Mumtaz Mahal was more than just the wife of the Shah and the mother of fourteen of his children (she died giving birth to their fourteenth child). Though she lived in the harem with numerous other wives and concubines, she was his FIRST wife, and as much her husband's advisor on important state matters as his wife, lover, and mother of his heirs. He even entrusted her with the all-important state seal. Her unexpected death devastated him and all of India. Legend has it she requested of the Shah, on her deathbed, that he build for her a monument of such perfect proportions and purity that no one could ever look upon it without sensing their love for one another.

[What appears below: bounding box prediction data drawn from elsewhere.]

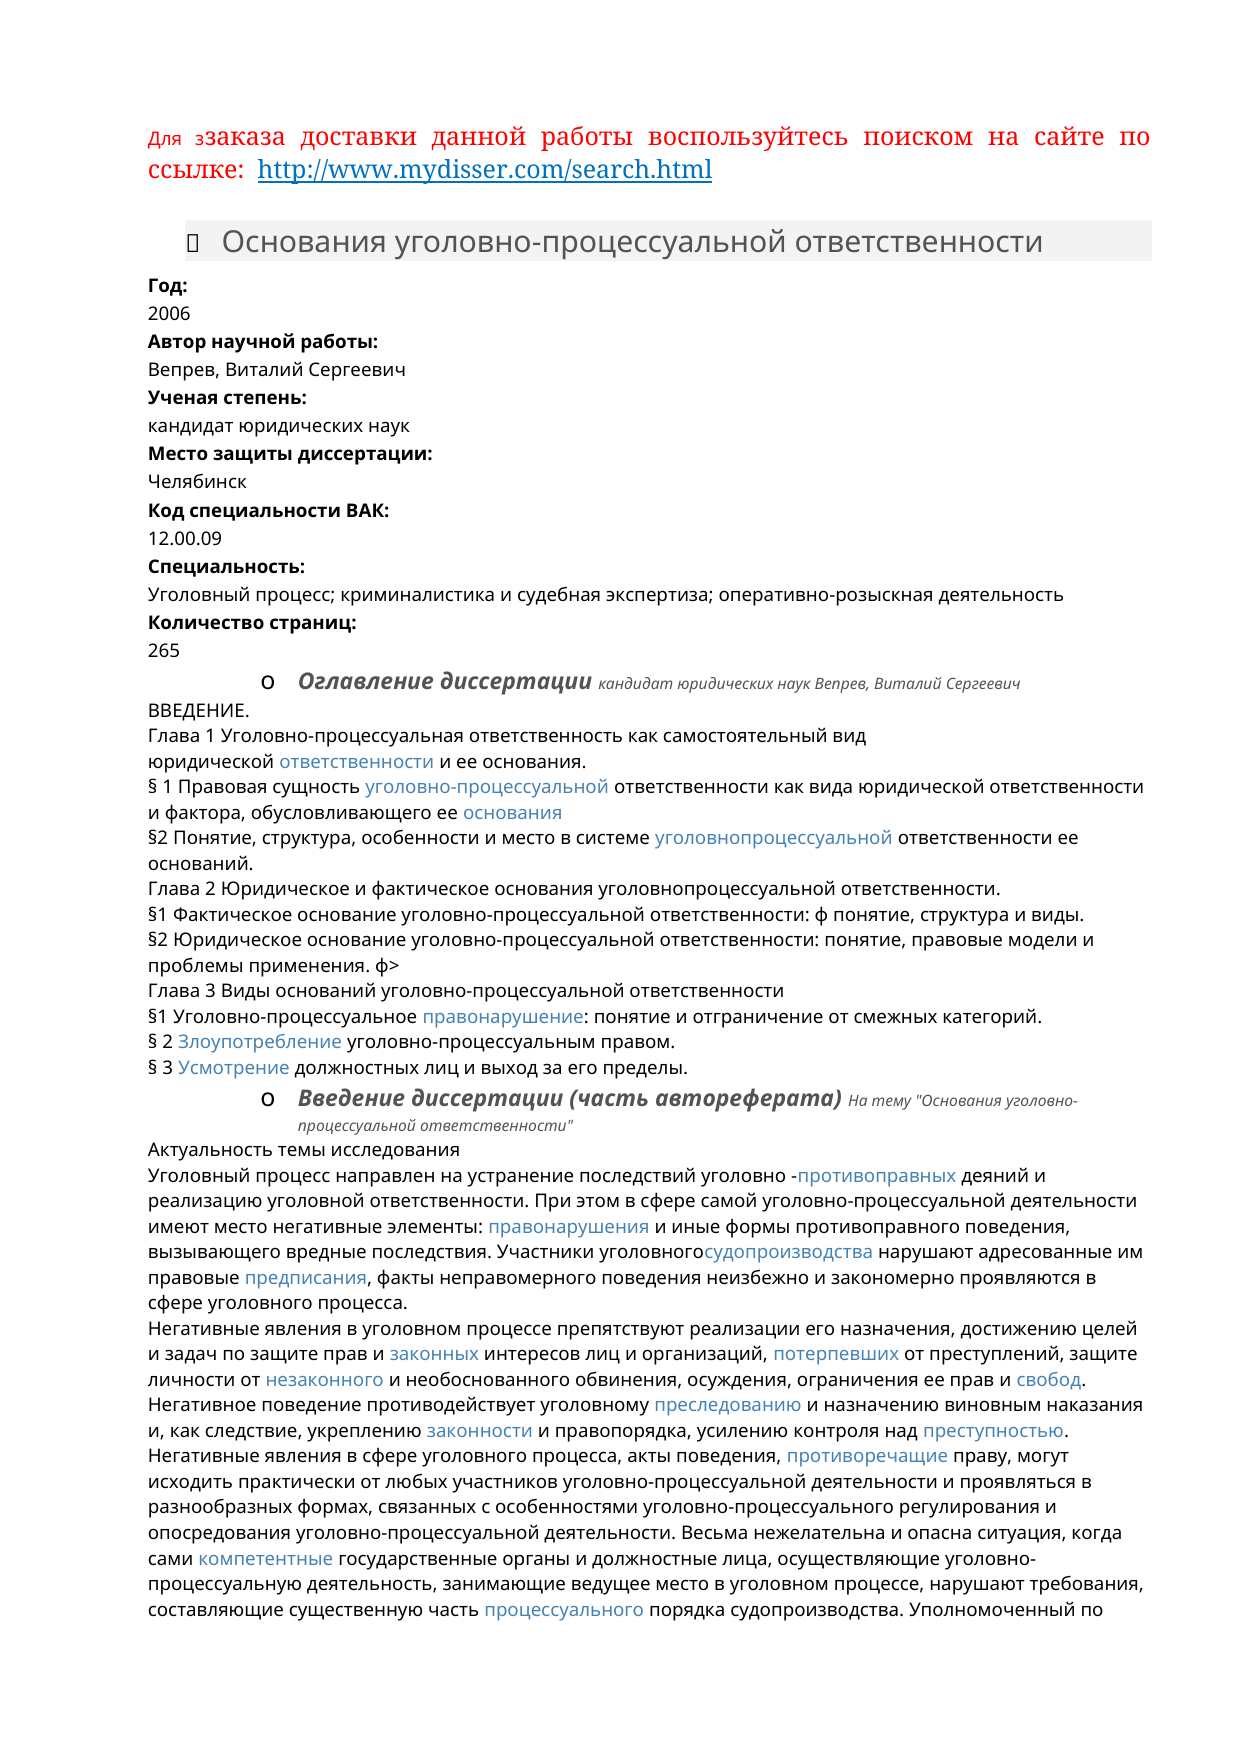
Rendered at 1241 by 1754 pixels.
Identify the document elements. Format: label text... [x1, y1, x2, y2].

text Количество cтраниц: [148, 607, 1152, 635]
text кандидат юридических наук [148, 410, 1152, 438]
text Челябинск [148, 466, 1152, 494]
text Год: [148, 269, 1152, 297]
subtitle Оглавление диссертации кандидат юридических наук Вепрев, Виталий Сергеевич [260, 663, 1152, 697]
text Код cпециальности ВАК: [148, 494, 1152, 522]
text Уголовный процесс; криминалистика и судебная экспертиза; оперативно-розыскная деятельность [148, 579, 1152, 607]
subtitle Введение диссертации (часть автореферата) На тему "Основания уголовно-процессуальной ответственности" [260, 1080, 1152, 1136]
text Вепрев, Виталий Сергеевич [148, 354, 1152, 382]
text Место защиты диссертации: [148, 438, 1152, 466]
text 12.00.09 [148, 522, 1152, 551]
subtitle Основания уголовно-процессуальной ответственности [185, 220, 1152, 261]
text 265 [148, 635, 1152, 663]
text Автор научной работы: [148, 326, 1152, 354]
text 2006 [148, 297, 1152, 326]
text Специальность: [148, 551, 1152, 579]
text Ученая cтепень: [148, 382, 1152, 410]
text Для ззаказа доставки данной работы воспользуйтесь поиском на сайте по ссылке: http://www.mydisser.com/search.html [148, 118, 1152, 186]
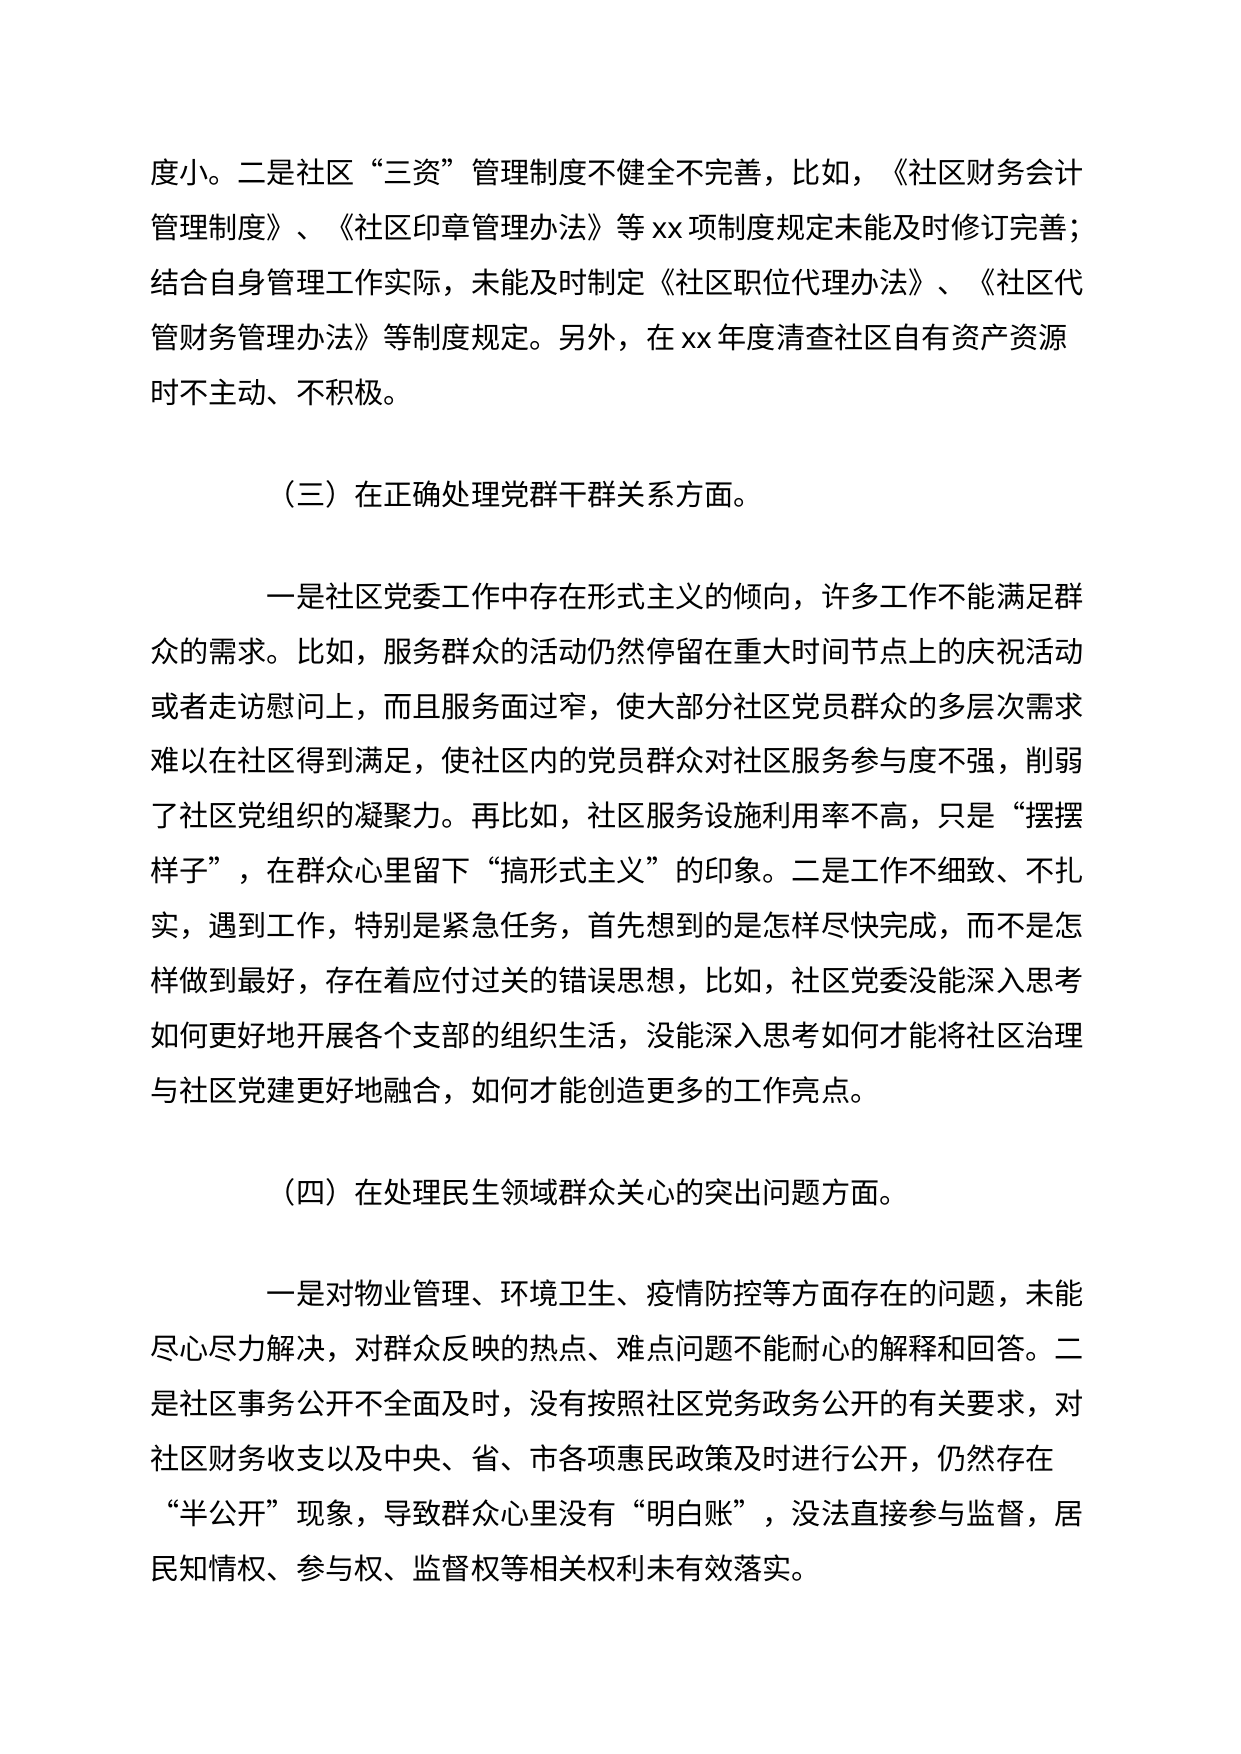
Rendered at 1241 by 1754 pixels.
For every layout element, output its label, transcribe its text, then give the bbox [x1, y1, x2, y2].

text 一是社区党委工作中存在形式主义的倾向，许多工作不能满足群众的需求。比如，服务群众的活动仍然停留在重大时间节点上的庆祝活动或者走访慰问上，而且服务面过窄，使大部分社区党员群众的多层次需求难以在社区得到满足，使社区内的党员群众对社区服务参与度不强，削弱了社区党组织的凝聚力。再比如，社区服务设施利用率不高，只是“摆摆样子”，在群众心里留下“搞形式主义”的印象。二是工作不细致、不扎实，遇到工作，特别是紧急任务，首先想到的是怎样尽快完成，而不是怎样做到最好，存在着应付过关的错误思想，比如，社区党委没能深入思考如何更好地开展各个支部的组织生活，没能深入思考如何才能将社区治理与社区党建更好地融合，如何才能创造更多的工作亮点。 [150, 573, 1090, 1110]
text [150, 150, 1090, 412]
text （三）在正确处理党群干群关系方面。 [150, 472, 1090, 514]
text 一是对物业管理、环境卫生、疫情防控等方面存在的问题，未能尽心尽力解决，对群众反映的热点、难点问题不能耐心的解释和回答。二是社区事务公开不全面及时，没有按照社区党务政务公开的有关要求，对社区财务收支以及中央、省、市各项惠民政策及时进行公开，仍然存在“半公开”现象，导致群众心里没有“明白账”，没法直接参与监督，居民知情权、参与权、监督权等相关权利未有效落实。 [150, 1271, 1090, 1588]
text （四）在处理民生领域群众关心的突出问题方面。 [150, 1169, 1090, 1211]
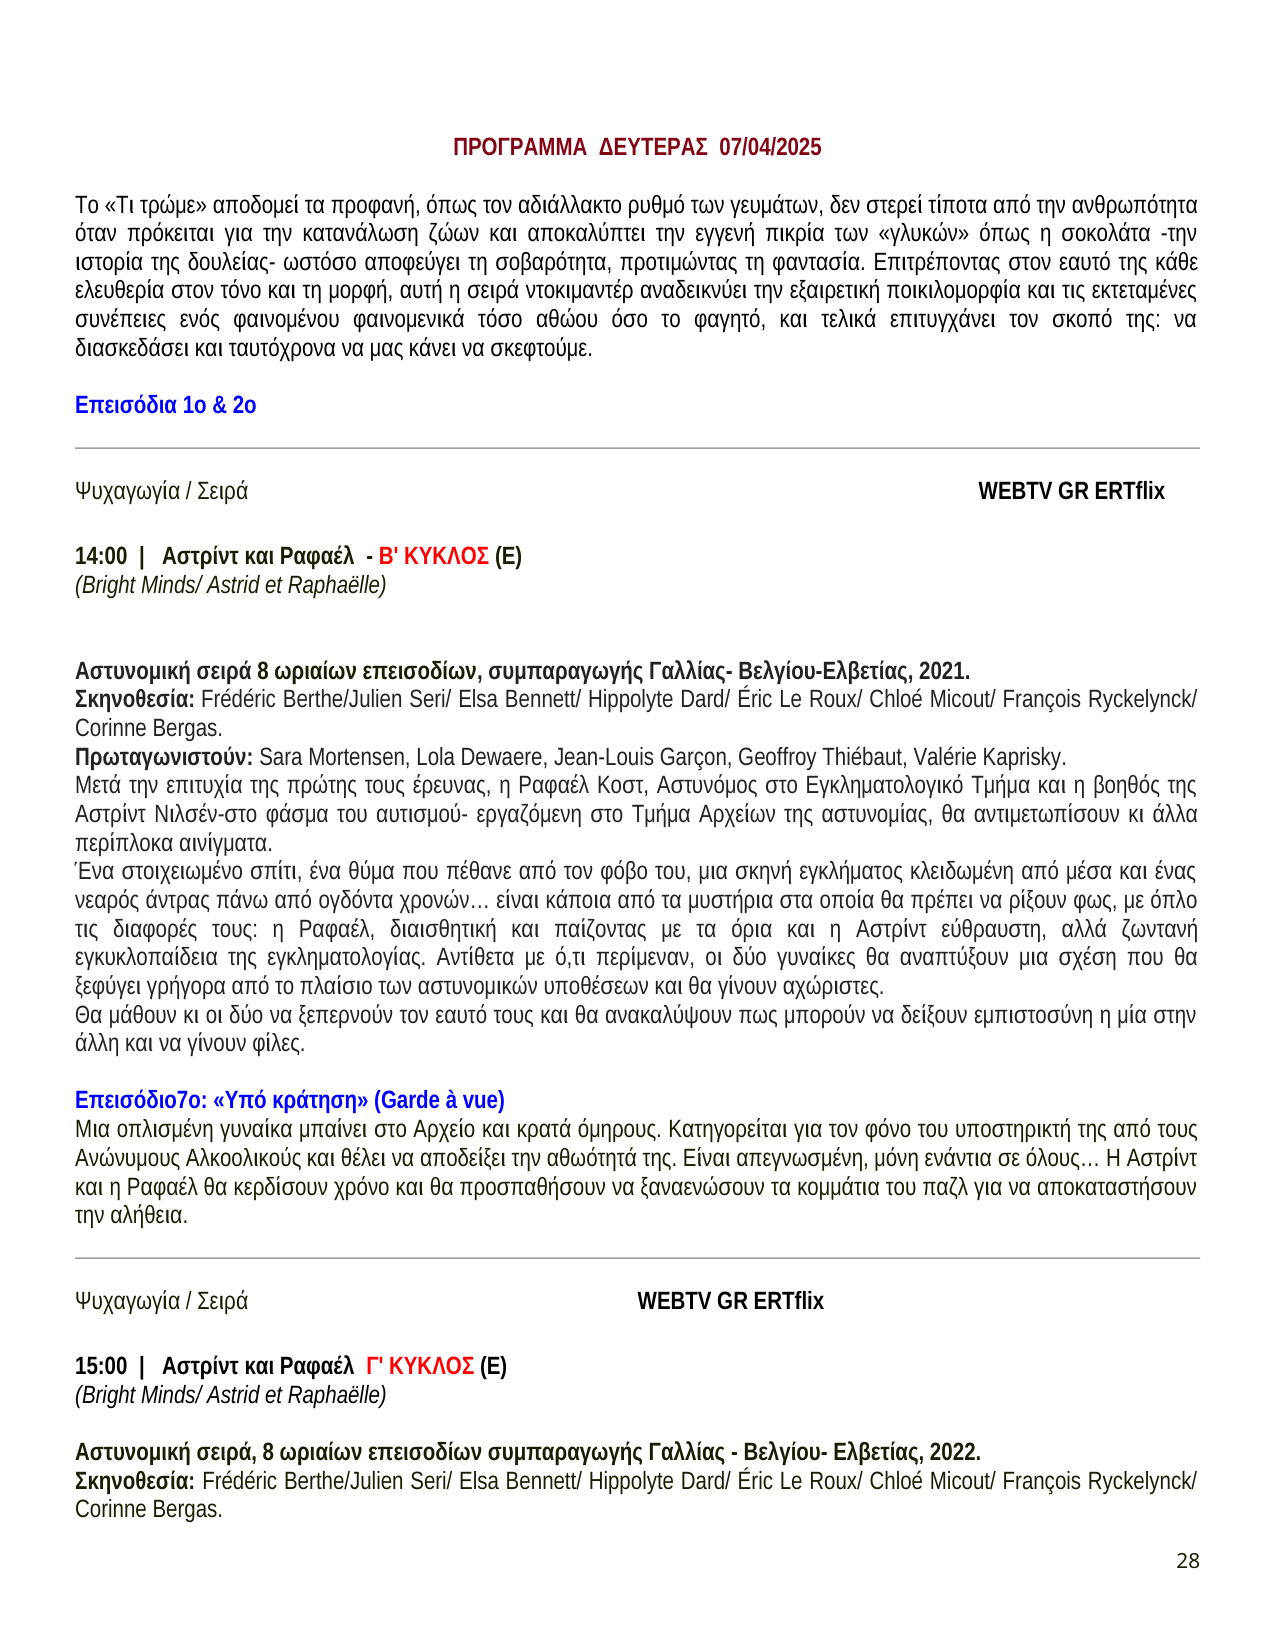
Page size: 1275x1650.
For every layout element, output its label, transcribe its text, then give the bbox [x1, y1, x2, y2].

No one has ever questioned either the Shah's romantic motives or the success of his endeavour. Original plans, upon completion of the Taj Mahal, called for an identical structure on the opposite bank of the river to be made of black marble and used as a tomb for the Shah. The Shah himself died in 1666, imprisoned in the infamous Red Fort nearby, but able to view from his cell the exquisite mausoleum he'd built for the love of his wife. The "Black Taj", of course, was never built. More fittingly, Shah Jahan is instead, entombed next to the woman he loved, under his magnificent marble dome.